- [WORK TASK]
This exercise asks for every line of the material that contains the word "Torenia".

*** Opening GIVEN INFORMATION ***

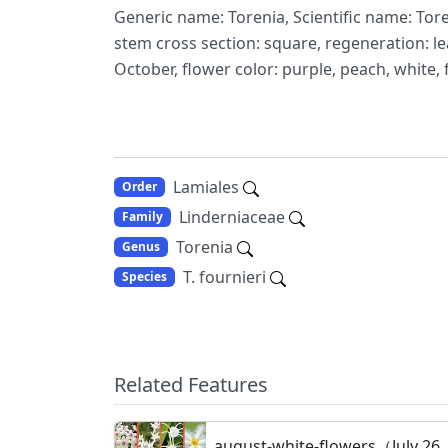
Generic name: Torenia, Scientific name: Tore
stem cross section: square, regeneration: le
October, flower color: purple, peach, white, 
Lamiales
Order
Linderniaceae
Family
Torenia
Genus
T. fournieri
Species
Related Features
august-white-flowers（July 26,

*** Closing GIVEN INFORMATION ***

- [SOLVED PROBLEM]
Generic name: Torenia, Scientific name: Tore
Torenia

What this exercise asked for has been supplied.